My docker-compose file currently:
version: '2'
services:
web:
build: .
ports:
- '5000:5000'
volumes:
- .:/app
depends_on:
- keycloak
keycloak:
container_name: keycloak
image: jboss/keycloak:13.0.1
ports:
- '8080:8080'
environment:
KEYCLOAK_USER: admin
KEYCLOAK_PASSWORD: admin
CodePudding user response:
If a container doesn't have ports:, it (mostly*) isn't accessible from outside of Docker. If your goal is to have the container only be accessible from other containers, you can just delete ports:.
In comments you ask about the container being reachable from other containers. So long as both containers are on the same Docker network (or the same Compose-provided default network) they can communicate using the other container's Compose service name and the port the process inside the container is listening on. ports: aren't required, and they're ignored if they're present.

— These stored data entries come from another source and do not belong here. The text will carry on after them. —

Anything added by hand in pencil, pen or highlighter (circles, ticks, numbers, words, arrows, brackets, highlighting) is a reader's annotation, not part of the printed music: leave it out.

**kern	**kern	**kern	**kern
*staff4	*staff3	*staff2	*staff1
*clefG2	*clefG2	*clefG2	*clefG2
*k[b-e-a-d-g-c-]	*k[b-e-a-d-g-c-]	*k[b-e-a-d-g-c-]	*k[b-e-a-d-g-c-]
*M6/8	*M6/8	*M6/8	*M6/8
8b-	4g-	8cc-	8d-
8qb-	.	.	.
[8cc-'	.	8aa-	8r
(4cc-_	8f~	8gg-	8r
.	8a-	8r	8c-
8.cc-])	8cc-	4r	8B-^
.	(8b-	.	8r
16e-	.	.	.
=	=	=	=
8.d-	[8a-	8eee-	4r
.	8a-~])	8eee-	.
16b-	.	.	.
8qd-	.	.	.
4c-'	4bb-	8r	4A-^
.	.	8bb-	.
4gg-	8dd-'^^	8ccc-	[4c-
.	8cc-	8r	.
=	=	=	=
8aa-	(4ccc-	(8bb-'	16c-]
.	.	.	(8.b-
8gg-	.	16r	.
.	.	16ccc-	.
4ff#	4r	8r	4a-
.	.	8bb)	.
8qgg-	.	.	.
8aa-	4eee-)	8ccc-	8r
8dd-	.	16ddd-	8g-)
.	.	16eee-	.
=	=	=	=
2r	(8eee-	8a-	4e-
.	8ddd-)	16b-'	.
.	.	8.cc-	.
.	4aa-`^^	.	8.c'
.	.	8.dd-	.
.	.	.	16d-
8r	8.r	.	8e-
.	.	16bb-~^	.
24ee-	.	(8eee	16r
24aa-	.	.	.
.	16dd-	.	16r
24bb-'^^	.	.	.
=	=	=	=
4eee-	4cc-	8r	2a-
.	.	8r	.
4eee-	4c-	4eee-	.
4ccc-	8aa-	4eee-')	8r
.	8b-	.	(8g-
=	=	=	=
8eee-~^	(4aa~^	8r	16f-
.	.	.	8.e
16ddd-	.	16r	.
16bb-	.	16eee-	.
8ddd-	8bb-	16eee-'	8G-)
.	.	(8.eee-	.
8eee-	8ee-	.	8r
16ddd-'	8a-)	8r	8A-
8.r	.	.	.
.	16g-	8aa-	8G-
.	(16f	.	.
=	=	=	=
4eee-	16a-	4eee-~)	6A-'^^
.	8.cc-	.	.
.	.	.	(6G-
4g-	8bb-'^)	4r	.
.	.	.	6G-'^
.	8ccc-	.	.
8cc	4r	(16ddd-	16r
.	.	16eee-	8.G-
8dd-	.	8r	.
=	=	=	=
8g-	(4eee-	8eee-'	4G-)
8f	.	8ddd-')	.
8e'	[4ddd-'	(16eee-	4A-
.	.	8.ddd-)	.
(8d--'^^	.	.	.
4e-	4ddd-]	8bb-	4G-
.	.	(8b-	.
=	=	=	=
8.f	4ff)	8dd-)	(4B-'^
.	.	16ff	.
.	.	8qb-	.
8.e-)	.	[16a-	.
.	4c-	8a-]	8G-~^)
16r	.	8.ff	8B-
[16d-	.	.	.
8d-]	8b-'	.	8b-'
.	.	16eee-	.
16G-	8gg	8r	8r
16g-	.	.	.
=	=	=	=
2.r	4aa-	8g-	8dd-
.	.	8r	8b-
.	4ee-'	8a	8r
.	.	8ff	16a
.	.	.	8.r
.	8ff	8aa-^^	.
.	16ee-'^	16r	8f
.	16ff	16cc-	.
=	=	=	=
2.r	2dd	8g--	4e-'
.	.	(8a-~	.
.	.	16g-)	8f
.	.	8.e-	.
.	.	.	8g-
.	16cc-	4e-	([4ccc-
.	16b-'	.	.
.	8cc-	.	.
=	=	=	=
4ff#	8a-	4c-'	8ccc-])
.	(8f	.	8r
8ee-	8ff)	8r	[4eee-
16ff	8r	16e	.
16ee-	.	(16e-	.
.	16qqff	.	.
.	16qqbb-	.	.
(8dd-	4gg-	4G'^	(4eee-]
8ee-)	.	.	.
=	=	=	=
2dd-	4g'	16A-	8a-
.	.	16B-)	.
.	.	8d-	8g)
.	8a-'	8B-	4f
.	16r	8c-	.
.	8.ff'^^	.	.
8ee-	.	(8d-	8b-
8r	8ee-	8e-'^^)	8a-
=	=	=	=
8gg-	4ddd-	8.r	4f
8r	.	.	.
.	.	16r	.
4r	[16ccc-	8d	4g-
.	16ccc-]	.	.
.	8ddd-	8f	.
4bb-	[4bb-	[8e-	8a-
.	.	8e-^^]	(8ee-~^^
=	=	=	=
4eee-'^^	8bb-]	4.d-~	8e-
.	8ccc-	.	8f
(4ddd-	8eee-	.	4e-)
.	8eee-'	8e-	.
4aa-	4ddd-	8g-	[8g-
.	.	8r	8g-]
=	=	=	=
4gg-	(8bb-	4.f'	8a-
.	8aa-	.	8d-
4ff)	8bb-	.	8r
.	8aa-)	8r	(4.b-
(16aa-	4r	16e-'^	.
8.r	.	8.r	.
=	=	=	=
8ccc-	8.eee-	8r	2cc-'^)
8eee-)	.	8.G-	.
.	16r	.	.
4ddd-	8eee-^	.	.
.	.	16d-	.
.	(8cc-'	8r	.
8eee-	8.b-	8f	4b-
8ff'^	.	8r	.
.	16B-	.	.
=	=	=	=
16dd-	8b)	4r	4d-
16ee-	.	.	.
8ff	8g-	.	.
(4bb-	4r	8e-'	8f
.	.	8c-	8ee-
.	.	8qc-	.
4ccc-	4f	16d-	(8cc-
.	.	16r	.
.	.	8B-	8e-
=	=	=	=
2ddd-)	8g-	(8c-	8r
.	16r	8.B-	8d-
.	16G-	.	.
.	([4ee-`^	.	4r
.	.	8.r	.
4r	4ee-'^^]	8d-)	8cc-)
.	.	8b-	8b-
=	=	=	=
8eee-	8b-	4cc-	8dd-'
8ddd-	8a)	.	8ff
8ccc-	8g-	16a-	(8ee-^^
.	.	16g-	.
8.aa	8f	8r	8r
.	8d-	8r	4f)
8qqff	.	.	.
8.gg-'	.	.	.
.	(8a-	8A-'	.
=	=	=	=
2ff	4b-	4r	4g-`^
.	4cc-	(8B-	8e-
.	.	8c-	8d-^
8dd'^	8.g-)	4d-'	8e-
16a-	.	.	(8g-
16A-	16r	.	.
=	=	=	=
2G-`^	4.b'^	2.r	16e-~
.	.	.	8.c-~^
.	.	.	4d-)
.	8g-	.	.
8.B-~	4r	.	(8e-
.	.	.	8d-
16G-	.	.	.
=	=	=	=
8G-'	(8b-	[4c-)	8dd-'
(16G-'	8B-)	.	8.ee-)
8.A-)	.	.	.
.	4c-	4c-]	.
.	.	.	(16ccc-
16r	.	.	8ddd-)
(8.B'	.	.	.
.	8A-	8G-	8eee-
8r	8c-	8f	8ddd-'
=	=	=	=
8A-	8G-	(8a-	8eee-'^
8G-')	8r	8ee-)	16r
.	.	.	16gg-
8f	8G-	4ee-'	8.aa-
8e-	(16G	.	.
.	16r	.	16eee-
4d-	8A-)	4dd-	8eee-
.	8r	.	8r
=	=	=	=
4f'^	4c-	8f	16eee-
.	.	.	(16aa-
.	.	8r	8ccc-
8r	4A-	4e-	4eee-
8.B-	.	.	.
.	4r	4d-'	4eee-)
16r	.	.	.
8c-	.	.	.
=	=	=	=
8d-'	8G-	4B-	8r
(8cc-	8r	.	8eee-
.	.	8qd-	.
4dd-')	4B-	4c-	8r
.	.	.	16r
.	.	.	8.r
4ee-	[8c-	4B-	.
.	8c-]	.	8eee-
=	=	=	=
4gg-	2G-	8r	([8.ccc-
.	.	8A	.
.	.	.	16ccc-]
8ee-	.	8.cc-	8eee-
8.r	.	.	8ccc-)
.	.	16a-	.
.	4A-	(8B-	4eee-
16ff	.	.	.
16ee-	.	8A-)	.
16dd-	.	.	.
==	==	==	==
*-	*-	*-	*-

So in your setup, it should be enough to remove the ports: from the keycloak container.
version: '2.4'
services:
web:
build: .
ports:
- '5000:5000'
depends_on:
- keycloak
# can call keycloak:8080
keycloak:
image: jboss/keycloak:13.0.1
environment: { ... }
# no ports:, container_name: is also unnecessary
(*) On a native-Linux host, the container's Docker-internal IP address will be reachable from the same host, but not other hosts, if you have some way of finding it (including port-scanning 172.16.0.0/20). If someone can run docker commands then they can also easily attach other containers to the same network and gain access to the container, but if they can run docker commands then they can also pretty straightforwardly root the entire host.